# Beholder's Eye by Julie E. Czerneda



## Anthony G Williams (Jan 9, 2011)

I haven't read anything by this author before but kept hearing favourable comments about her work, so I decided to try *Beholder's Eye*, the first of her _Web Shifters_ trilogy, published in 1998.

The premise is unusual in that the heroine, Esen, is not only not human, she is an immortal being of pure energy who has the power to take the form of any race she knows. She and her small group of related Web Shifters spend most of their time in material form, spending years living within one culture after another and using their unique abilities to absorb and remember everything about them so that they will not be forgotten if they disappear. Their primary concern is not to be discovered, so they hide their true nature from everyone.
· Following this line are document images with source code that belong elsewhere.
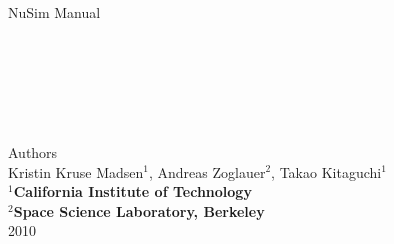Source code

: %
\pagestyle{empty}
\begin{centering}
  \huge{NuSim Manual} \\
\begin{verbatim}



\end{verbatim}

\begin{figure}[h]
\end{figure}
\begin{verbatim}



\end{verbatim}

\large{Authors}\\
\large{Kristin Kruse Madsen$^1$, Andreas Zoglauer$^2$, Takao Kitaguchi$^1$}\\


\normalsize{\textbf{$^1$California Institute of Technology}\\
\textbf{$^2$Space Science Laboratory, Berkeley}}\\
2010\\

\end{centering}
%
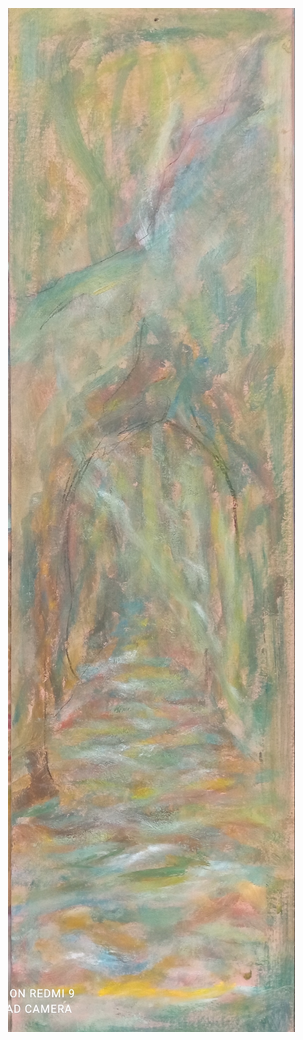 \documentclass[twoside]{article}
\begin{document}
  \newpage
  \begin{center}
    \includegraphics[width=\textwidth,height=\textheight,keepaspectratio]{assets/Tabla1.jpg}

\end{center}
\end{document}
In this far-future universe, humanity has spread over a large number of worlds but is just one among many races in a mostly peaceable but occasionally turbulent galactic civilisation, divided into several rival blocs. Esen inadvertently becomes involved with a group of humans and is captured along with one of them, Ragem. In order to save his life she is forced to reveal something of her nature and he then becomes her intermittent companion in the adventures that follow. 

I enjoyed the beginning of the tale but after a while began to find it somewhat uninvolving. This is partly because it's a bit difficult to empathise with an immortal alien energy being, partly because there is an inevitable lack of tension, despite a series of dramatic escapades, since the reader knows that Esen could escape from any threat if she chose. However, this changes in the last third of the book as a deadly danger, a more primitive Web Shifter predator, begins to hunt down and attack Esen's group. The story then becomes a tense battle for survival for the Web Shifters.

The story is told in the first person by Esen, who makes a likeable heroine although her attitudes are not at all alien; she thinks and behaves exactly as a human woman might if given her unusual ability. On the other hand she is influenced, sometimes amusingly, by the attitudes of the races she copies, because she _becomes_ them in style of thought as well as appearance. Her developing and sometimes rocky relationship with Ragem, as he gradually discovers more about her circumstances, is another plus point. In the end I found it a good if not great read and worth the time spent on it, despite my reservations. 

(An extract from my SFF blog)


----------